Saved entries
*** Begin section ***

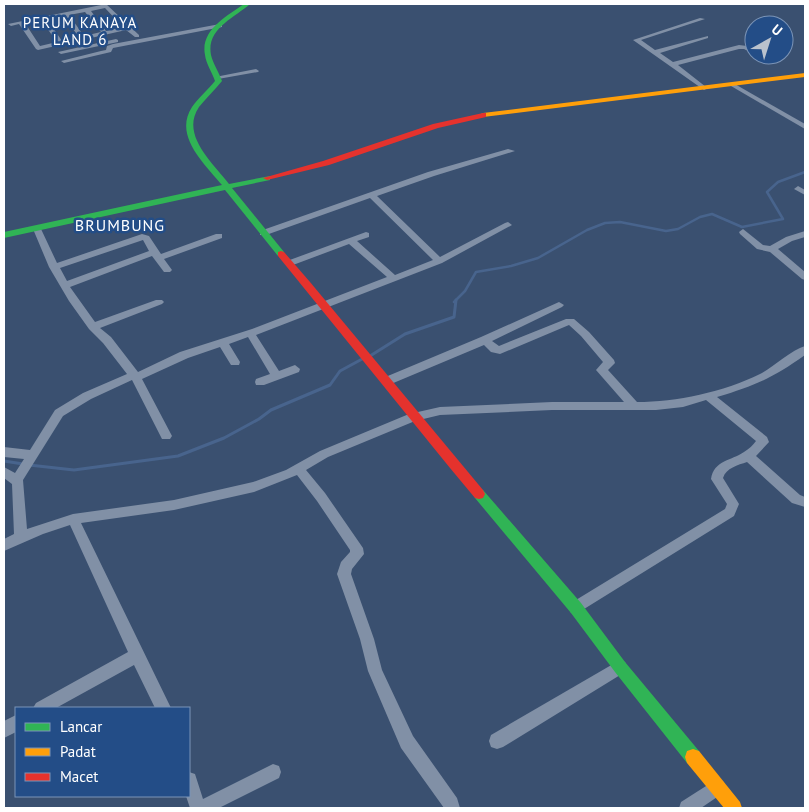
<svg xmlns="http://www.w3.org/2000/svg" width="809" height="812" viewBox="0 0 809 812" font-family="'PT Sans',sans-serif">
	<style>
		.lines { fill: none; stroke-linecap: round; stroke-linejoin: round }
		.stream-far1 { stroke: #48648d; stroke-width: 2.5 }
		.stream { stroke: #48648d; stroke-width: 3 }
		.street { fill: #8190a6; fill-rule: evenodd }
		.fast { fill: #30b455; fill-rule: evenodd }
		.slow { fill: #ff9f0a; fill-rule: evenodd }
		.jam { fill: #e5322d; fill-rule: evenodd }
		.labels { text-anchor: middle; dominant-baseline: central; stroke-width: 5; stroke-linejoin: round; paint-order: stroke }
		.far-neighbourhood-label { font-size: 15px; letter-spacing: 1px; fill: #fff; stroke: #234d87 }
		.far-quarter-label { font-size: 16px; letter-spacing: 1px; fill: #fff; stroke: #234d87 }
	</style>
	<rect width="100%" height="100%" fill="#3a5070"/>
	<g class="lines">
		<path class="stream-far1" d="M454 302 465 291 476 272 511 266 538 258 587 230 605 223 620 222 666 231 678 229 700 217 712 214 742 227 783 219 767 192 778 182 805 172"/>
		<g class="stream">
			<path d="M370 356 405 334 454 317 456 300"/>
			<path d="M4 461 23 464"/>
			<path d="M29 465 74 470 178 456 224 438 259 419 271 410 330 385 340 371 364 358"/>
		</g>
		<g class="street">
			<path d="M106 4 139 35V37H135L126 30 38 50 36 49 19 24 11 26 8 24ZM105 8 123 27 106 31 91 11ZM85 12 101 32 84 36 69 15ZM63 16 79 37 62 41 47 19ZM41 20 57 42 40 46 25 23Z"/>
			<path d="M700 18 705 19 641 40 655 50 708 36V38L660 53 673 62 739 45 747 46 754 49V54L744 49H739L678 65 706 87V89L704 90 633 40Z"/>
			<path d="M220 24 222 25V27L113 48 111 52 64 63 61 61 101 51 106 50 107 46 113 44Z"/>
			<path d="M116 39 118 40V42L61 54 58 52Z"/>
			<path d="M256 69 259 71 258 72 218 79 215 77Z"/>
			<path d="M733 83 805 124V129L731 86 730 85Z"/>
			<path d="M508 149 515 151 434 176 377 196 440 257 505 223 508 222 512 225 442 263 256 335 279 371 295 365 300 369 299 372 264 385H256L255 382 256 379 270 374 248 337 229 344 240 362 239 365H231L220 347 188 358 142 379 172 436 170 439H162L132 380 91 399 63 416 23 480 27 529 73 514 174 500 253 482 286 470 320 451 409 414 440 407 552 402H624L596 370 603 362 581 336 569 325 500 354 491 352 484 345 391 384H383L382 381 383 378 481 337 559 302 564 305 562 307 492 341 499 346 566 319H574L589 332 614 360 615 363 608 370 637 402C676 402 724 392 760 374 774 367 791 350 805 346V355C773 378 754 386 717 397L767 437 769 442 756 456 800 495 805 497V507L792 503 747 462C738 465 726 468 723 478L739 504 734 516 576 614 571 613 569 608 571 603 725 509 727 504 711 479C714 460 731 461 744 452 749 449 753 445 756 441L706 400 683 407 656 410H552L440 415 415 421 328 457 306 470 325 493 363 548 364 554 352 569 351 574 374 639 382 670 413 736 457 798 460 808H444L401 748 368 671 360 639 337 574 341 562 350 552V550L317 501 297 475 254 492 174 510 81 523 171 708H155L134 665 56 708H33L36 703 128 652 70 525 43 534 4 551V539L14 534 12 484 4 478V467L15 473 24 459 4 457V447L30 450 55 410 83 393 127 374 103 343 89 329 69 301 49 267 33 229 34 227 37 226 41 229 57 263 142 234 149 236 161 254 216 234H222V238L164 259 172 270 170 272H164L152 256 70 287 95 322 156 300H162L164 302 162 304 100 328 111 337 138 372 180 352 252 329 387 277 349 244 293 265H287V261L366 232 369 233V237L357 241 395 275 433 260 370 198 266 235H260V231L428 172ZM143 240 149 251 67 281 60 268Z"/>
			<path d="M798 186 805 190V195L794 189Z"/>
			<path d="M743 229 763 245 770 246 786 237 805 231V237L792 241 778 249 805 272V280L802 279 770 252 757 249 740 234 739 232Z"/>
			<path d="M620 660 625 662 627 667 625 672 503 747 497 749 491 747 489 741 491 735Z"/>
			<path d="M16 715V732L4 738V721Z"/>
			<path d="M273 764 279 766 281 772 279 778 219 808H190L186 796H189V772L195 774 203 799Z"/>
			<path d="M717 779 723 781 725 787 723 793 701 808H679L681 802Z"/>
		</g>
		<g class="fast">
			<path d="M244 4H250C234 18 206 29 211 55 213 64 219 72 222 81 215 90 206 98 199 107 180 135 213 163 229 184L270 176V180L232 188 284 252V256H278L225 190 4 238V232L222 185C205 164 173 136 192 107 198 98 208 90 215 81 212 72 206 64 205 55 200 30 227 16 244 4Z"/>
			<path d="M479 489 483 490 581 603 625 662 699 751 701 757 699 763 693 765 687 763 615 672 571 613 475 498 473 494 475 490Z"/>
		</g>
		<g class="slow">
			<path d="M805 73V77L483 117 479 115 483 113Z"/>
			<path d="M693 749 699 751 740 802 742 808H724L687 763 685 757 687 751Z"/>
		</g>
		<g class="jam">
			<path d="M483 113H486V117L438 128 329 165 267 180 263 178 323 161 433 124Z"/>
			<path d="M281 251 284 252 310 282 483 490 485 494 483 498 479 499 475 498 450 468 278 256V252Z"/>
		</g>
	</g>
	<g class="labels">
		<g class="far-neighbourhood-label">
			<text x="80" y="22">PERUM KANAYA<tspan x="80" dy="17">LAND 6</tspan></text>
		</g>
		<g class="far-quarter-label">
			<text x="120" y="225">BRUMBUNG</text>
		</g>
	</g>
	<rect width="809" height="812" fill="none" stroke="#ffffff" stroke-width="10"/>
	<rect x="15" y="707" width="175" height="90" fill="#234d87" stroke="#7b94b7"/>
	<rect x="25" y="723" width="25" height="8" fill="#30b455" stroke="#7b94b7"/>
	<text x="60" y="732" font-size="15" fill="#ffffff">Lancar</text>
	<rect x="25" y="748" width="25" height="8" fill="#ff9f0a" stroke="#7b94b7"/>
	<text x="60" y="757" font-size="15" fill="#ffffff">Padat</text>
	<rect x="25" y="773" width="25" height="8" fill="#e5322d" stroke="#7b94b7"/>
	<text x="60" y="782" font-size="15" fill="#ffffff">Macet</text>
	<g transform="translate(769 40) rotate(39)"><circle r="24" fill="#234d87" stroke="#7b94b7"/>
	<path d="M0-4L9 19L0 12L-9 19Z" fill="#bac2cd"/>
	<text y="-8" font-size="14" font-weight="bold" text-anchor="middle" fill="#ffffff">U</text>
	</g>
</svg>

*** End section ***

What to work on
The reply should hold every record, unchanged, and no pictures.

Output
<svg xmlns="http://www.w3.org/2000/svg" width="809" height="812" viewBox="0 0 809 812" font-family="'PT Sans',sans-serif">
	<style>
		.lines { fill: none; stroke-linecap: round; stroke-linejoin: round }
		.stream-far1 { stroke: #48648d; stroke-width: 2.5 }
		.stream { stroke: #48648d; stroke-width: 3 }
		.street { fill: #8190a6; fill-rule: evenodd }
		.fast { fill: #30b455; fill-rule: evenodd }
		.slow { fill: #ff9f0a; fill-rule: evenodd }
		.jam { fill: #e5322d; fill-rule: evenodd }
		.labels { text-anchor: middle; dominant-baseline: central; stroke-width: 5; stroke-linejoin: round; paint-order: stroke }
		.far-neighbourhood-label { font-size: 15px; letter-spacing: 1px; fill: #fff; stroke: #234d87 }
		.far-quarter-label { font-size: 16px; letter-spacing: 1px; fill: #fff; stroke: #234d87 }
	</style>
	<rect width="100%" height="100%" fill="#3a5070"/>
	<g class="lines">
		<path class="stream-far1" d="M454 302 465 291 476 272 511 266 538 258 587 230 605 223 620 222 666 231 678 229 700 217 712 214 742 227 783 219 767 192 778 182 805 172"/>
		<g class="stream">
			<path d="M370 356 405 334 454 317 456 300"/>
			<path d="M4 461 23 464"/>
			<path d="M29 465 74 470 178 456 224 438 259 419 271 410 330 385 340 371 364 358"/>
		</g>
		<g class="street">
			<path d="M106 4 139 35V37H135L126 30 38 50 36 49 19 24 11 26 8 24ZM105 8 123 27 106 31 91 11ZM85 12 101 32 84 36 69 15ZM63 16 79 37 62 41 47 19ZM41 20 57 42 40 46 25 23Z"/>
			<path d="M700 18 705 19 641 40 655 50 708 36V38L660 53 673 62 739 45 747 46 754 49V54L744 49H739L678 65 706 87V89L704 90 633 40Z"/>
			<path d="M220 24 222 25V27L113 48 111 52 64 63 61 61 101 51 106 50 107 46 113 44Z"/>
			<path d="M116 39 118 40V42L61 54 58 52Z"/>
			<path d="M256 69 259 71 258 72 218 79 215 77Z"/>
			<path d="M733 83 805 124V129L731 86 730 85Z"/>
			<path d="M508 149 515 151 434 176 377 196 440 257 505 223 508 222 512 225 442 263 256 335 279 371 295 365 300 369 299 372 264 385H256L255 382 256 379 270 374 248 337 229 344 240 362 239 365H231L220 347 188 358 142 379 172 436 170 439H162L132 380 91 399 63 416 23 480 27 529 73 514 174 500 253 482 286 470 320 451 409 414 440 407 552 402H624L596 370 603 362 581 336 569 325 500 354 491 352 484 345 391 384H383L382 381 383 378 481 337 559 302 564 305 562 307 492 341 499 346 566 319H574L589 332 614 360 615 363 608 370 637 402C676 402 724 392 760 374 774 367 791 350 805 346V355C773 378 754 386 717 397L767 437 769 442 756 456 800 495 805 497V507L792 503 747 462C738 465 726 468 723 478L739 504 734 516 576 614 571 613 569 608 571 603 725 509 727 504 711 479C714 460 731 461 744 452 749 449 753 445 756 441L706 400 683 407 656 410H552L440 415 415 421 328 457 306 470 325 493 363 548 364 554 352 569 351 574 374 639 382 670 413 736 457 798 460 808H444L401 748 368 671 360 639 337 574 341 562 350 552V550L317 501 297 475 254 492 174 510 81 523 171 708H155L134 665 56 708H33L36 703 128 652 70 525 43 534 4 551V539L14 534 12 484 4 478V467L15 473 24 459 4 457V447L30 450 55 410 83 393 127 374 103 343 89 329 69 301 49 267 33 229 34 227 37 226 41 229 57 263 142 234 149 236 161 254 216 234H222V238L164 259 172 270 170 272H164L152 256 70 287 95 322 156 300H162L164 302 162 304 100 328 111 337 138 372 180 352 252 329 387 277 349 244 293 265H287V261L366 232 369 233V237L357 241 395 275 433 260 370 198 266 235H260V231L428 172ZM143 240 149 251 67 281 60 268Z"/>
			<path d="M798 186 805 190V195L794 189Z"/>
			<path d="M743 229 763 245 770 246 786 237 805 231V237L792 241 778 249 805 272V280L802 279 770 252 757 249 740 234 739 232Z"/>
			<path d="M620 660 625 662 627 667 625 672 503 747 497 749 491 747 489 741 491 735Z"/>
			<path d="M16 715V732L4 738V721Z"/>
			<path d="M273 764 279 766 281 772 279 778 219 808H190L186 796H189V772L195 774 203 799Z"/>
			<path d="M717 779 723 781 725 787 723 793 701 808H679L681 802Z"/>
		</g>
		<g class="fast">
			<path d="M244 4H250C234 18 206 29 211 55 213 64 219 72 222 81 215 90 206 98 199 107 180 135 213 163 229 184L270 176V180L232 188 284 252V256H278L225 190 4 238V232L222 185C205 164 173 136 192 107 198 98 208 90 215 81 212 72 206 64 205 55 200 30 227 16 244 4Z"/>
			<path d="M479 489 483 490 581 603 625 662 699 751 701 757 699 763 693 765 687 763 615 672 571 613 475 498 473 494 475 490Z"/>
		</g>
		<g class="slow">
			<path d="M805 73V77L483 117 479 115 483 113Z"/>
			<path d="M693 749 699 751 740 802 742 808H724L687 763 685 757 687 751Z"/>
		</g>
		<g class="jam">
			<path d="M483 113H486V117L438 128 329 165 267 180 263 178 323 161 433 124Z"/>
			<path d="M281 251 284 252 310 282 483 490 485 494 483 498 479 499 475 498 450 468 278 256V252Z"/>
		</g>
	</g>
	<g class="labels">
		<g class="far-neighbourhood-label">
			<text x="80" y="22">PERUM KANAYA<tspan x="80" dy="17">LAND 6</tspan></text>
		</g>
		<g class="far-quarter-label">
			<text x="120" y="225">BRUMBUNG</text>
		</g>
	</g>
	<rect width="809" height="812" fill="none" stroke="#ffffff" stroke-width="10"/>
	<rect x="15" y="707" width="175" height="90" fill="#234d87" stroke="#7b94b7"/>
	<rect x="25" y="723" width="25" height="8" fill="#30b455" stroke="#7b94b7"/>
	<text x="60" y="732" font-size="15" fill="#ffffff">Lancar</text>
	<rect x="25" y="748" width="25" height="8" fill="#ff9f0a" stroke="#7b94b7"/>
	<text x="60" y="757" font-size="15" fill="#ffffff">Padat</text>
	<rect x="25" y="773" width="25" height="8" fill="#e5322d" stroke="#7b94b7"/>
	<text x="60" y="782" font-size="15" fill="#ffffff">Macet</text>
	<g transform="translate(769 40) rotate(39)"><circle r="24" fill="#234d87" stroke="#7b94b7"/>
	<path d="M0-4L9 19L0 12L-9 19Z" fill="#bac2cd"/>
	<text y="-8" font-size="14" font-weight="bold" text-anchor="middle" fill="#ffffff">U</text>
	</g>
</svg>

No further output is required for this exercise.